Broadcom is currently positioned below its key moving averages, indicating some bearish pressure. With the stock trading 1.6% below its 20-day SMA and 5.9% below its 50-day SMA, traders should be cautious as this setup suggests potential weakness in the near term.

The RSI is currently at 50.76, which is considered neutral. This level indicates that Broadcom Inc. Common Stock is neither overbought nor oversold, suggesting that momentum could shift either way depending on upcoming price action.

On the positive side, the MACD is still above its signal line, which points to some underlying bullish momentum. If that strength holds, it could help the stock make another run at those moving averages.

Key support is set at $321.50, while resistance is at $360.50. If Broadcom Inc. Common Stock tests the support level, it could signal a potential reversal or continuation of the current trend, while a breach of resistance may indicate a stronger upward move.
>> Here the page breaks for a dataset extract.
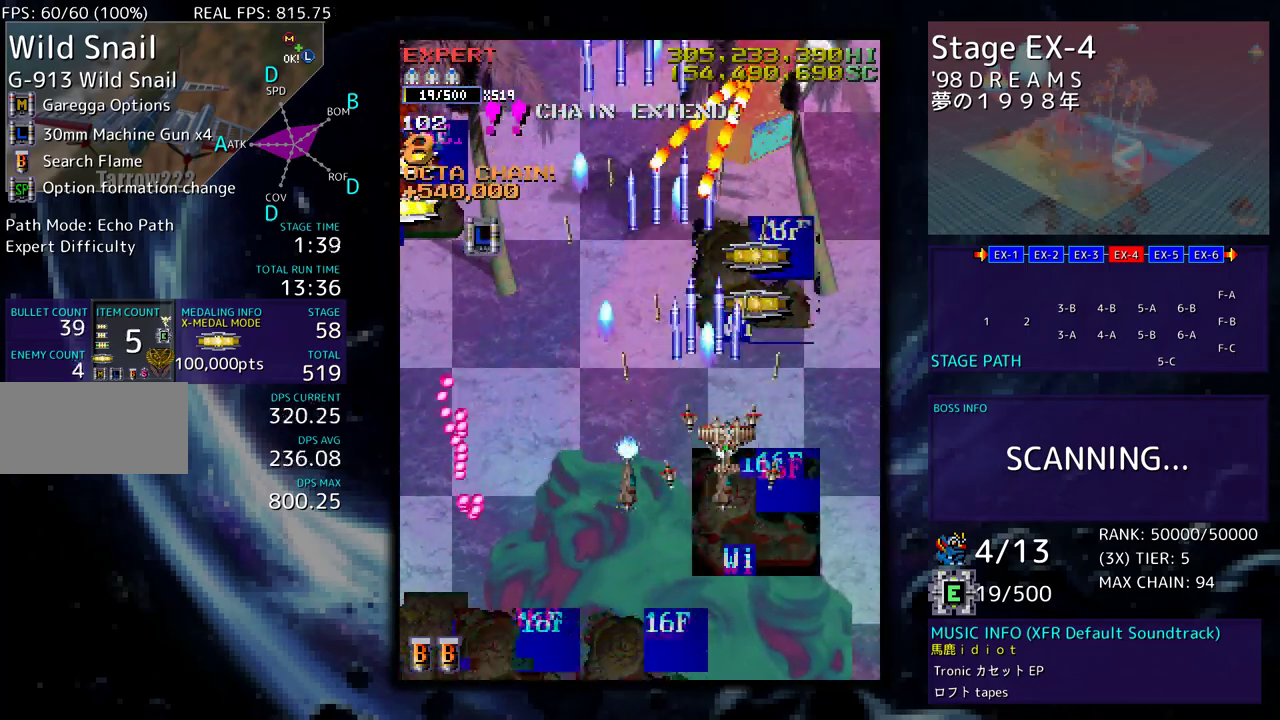
{"buttons": ["DPAD_DOWN"], "events": [[67, "DPAD_UP", "up"], [83, "DPAD_RIGHT", "up"], [283, "DPAD_RIGHT", "down"], [333, "DPAD_RIGHT", "up"], [450, "DPAD_DOWN", "down"], [450, "DPAD_RIGHT", "down"], [500, "DPAD_RIGHT", "up"]]}
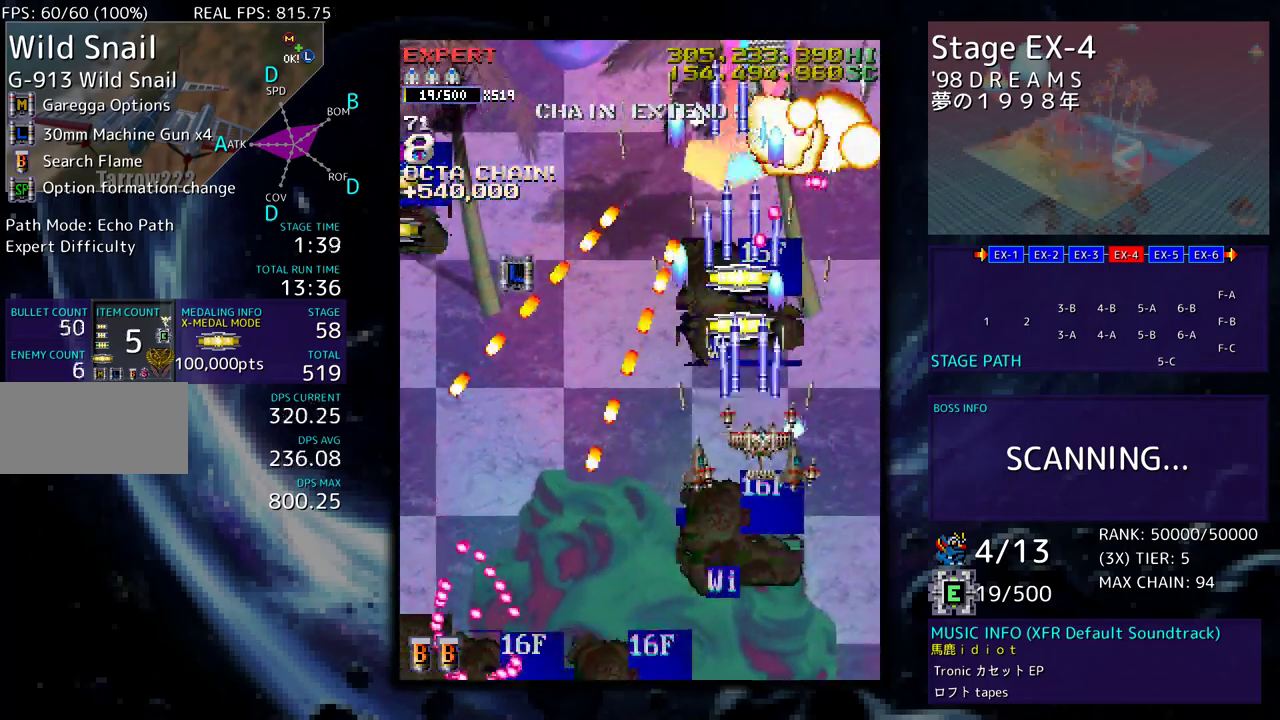
{"buttons": ["DPAD_LEFT"], "events": [[17, "DPAD_DOWN", "up"], [83, "DPAD_DOWN", "down"], [83, "DPAD_LEFT", "down"], [250, "DPAD_DOWN", "up"], [317, "DPAD_LEFT", "up"], [417, "DPAD_DOWN", "down"], [433, "DPAD_LEFT", "down"], [483, "DPAD_DOWN", "up"]]}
In May, the golden cross occurred when the 50-day SMA crossed above the 200-day SMA, which is a bullish signal for longer-term trends. This crossover suggests that the stock has the potential for sustained upward momentum, but current positioning below the shorter-term moving averages raises some concerns.
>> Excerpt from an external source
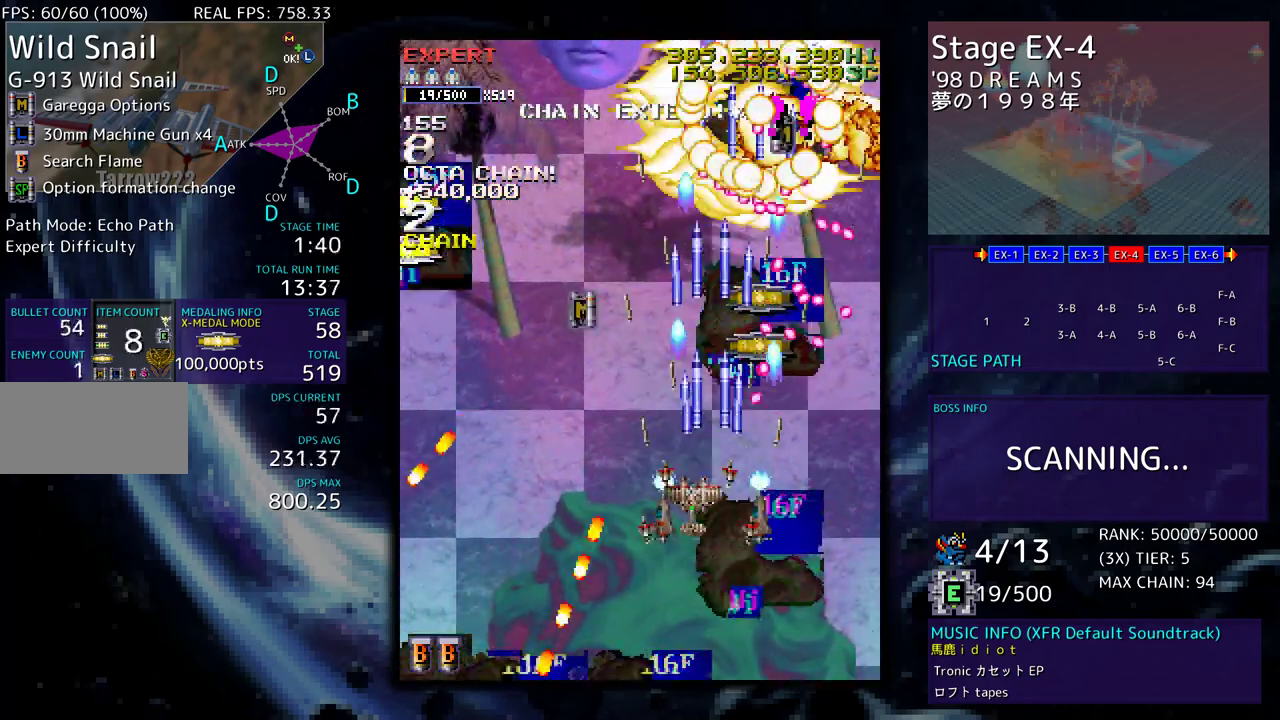
{"buttons": ["DPAD_UP", "DPAD_LEFT"], "events": [[17, "DPAD_UP", "down"], [350, "DPAD_LEFT", "up"], [367, "DPAD_RIGHT", "down"], [450, "DPAD_RIGHT", "up"], [467, "DPAD_LEFT", "down"]]}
Broadcom Inc. Common Stock has performed well over the past 12 months, gaining 50.48%. This strong performance reflects the stock’s ability to recover from earlier lows and suggests that there is still investor interest, despite the recent pullback.

Currently, the stock is trading at 72.4% of its 52-week range, indicating it is closer to its highs than its lows. This positioning suggests that while there may be some short-term volatility, the longer-term trend remains positive.

AVGO Price Action: Broadcom shares were down 5.40% at $339.84 at the time of publication on Wednesday, according to Benzinga Pro.